-- start DATA ENTRIES --
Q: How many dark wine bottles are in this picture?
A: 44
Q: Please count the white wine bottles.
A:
-- end DATA ENTRIES --
-- start DATA ENTRIES --
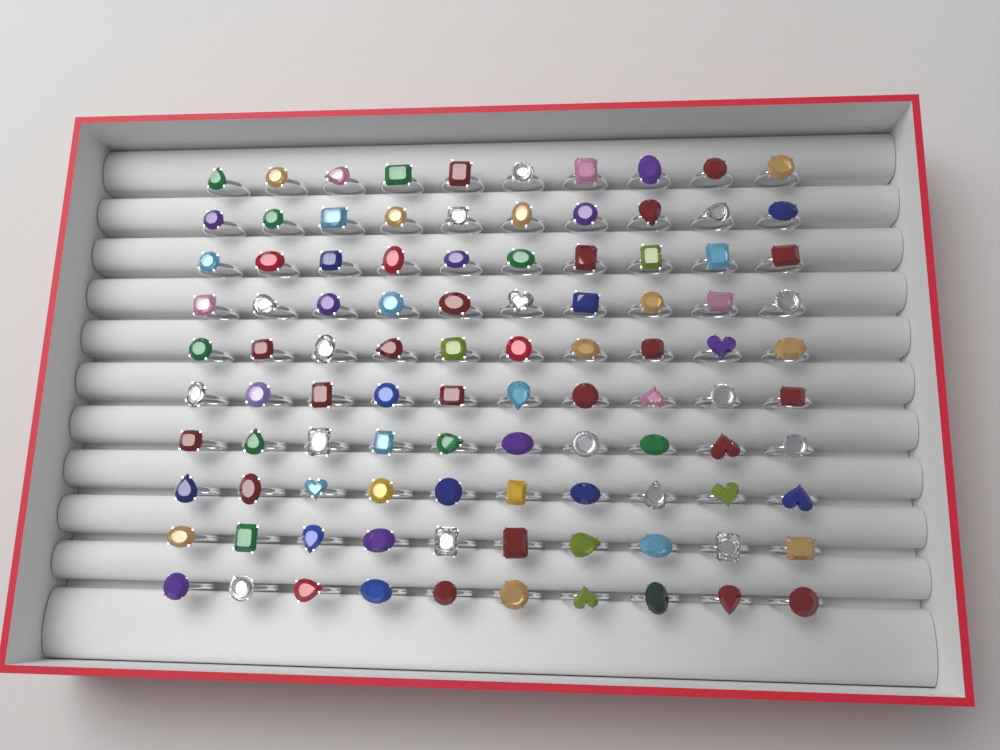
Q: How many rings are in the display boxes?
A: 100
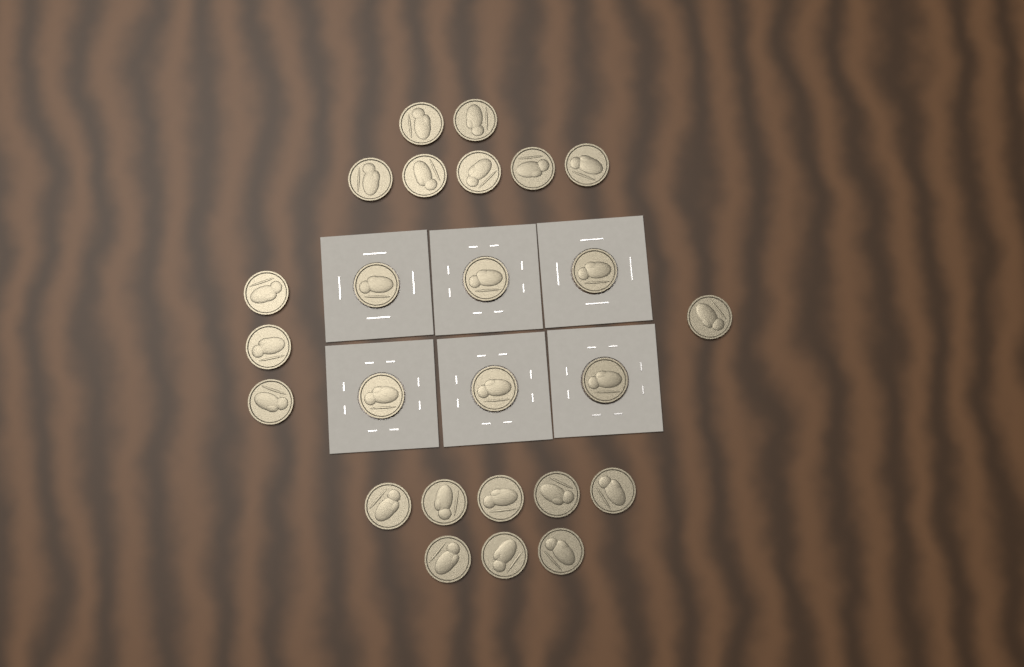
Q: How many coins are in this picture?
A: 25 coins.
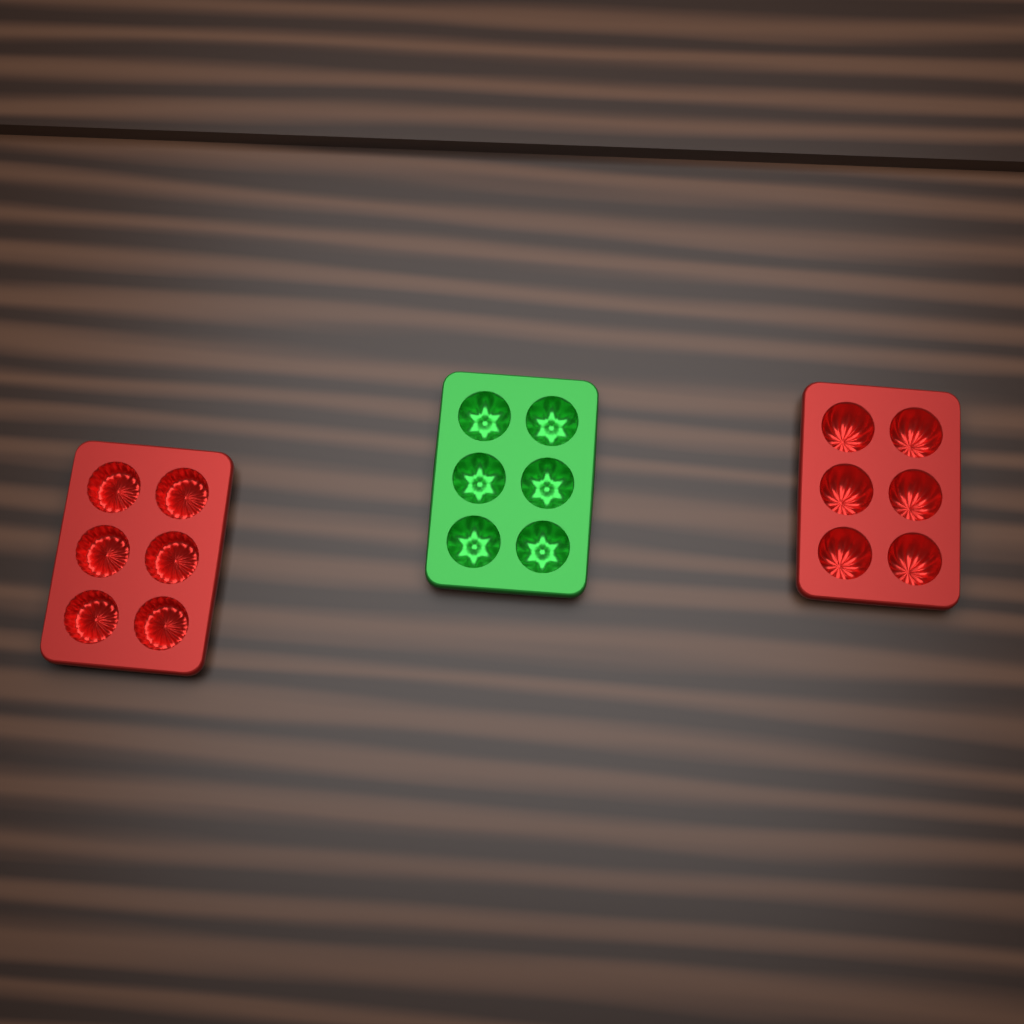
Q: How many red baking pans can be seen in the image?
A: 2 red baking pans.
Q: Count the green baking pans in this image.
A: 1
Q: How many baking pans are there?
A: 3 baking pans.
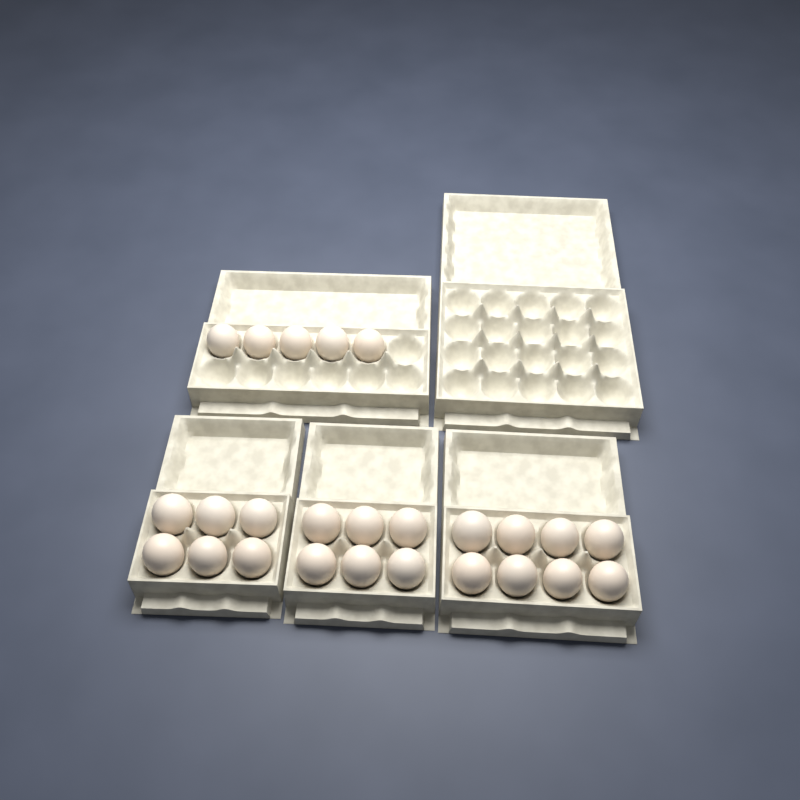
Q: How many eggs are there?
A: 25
-- end DATA ENTRIES --
**SHORT TASK**
Extract every line of the records that contains the word "this". Matching is case-sensitive.

**PROBLEM SOLUTION**
Q: How many dark wine bottles are in this picture?
Q: How many coins are in this picture?
Q: Count the green baking pans in this image.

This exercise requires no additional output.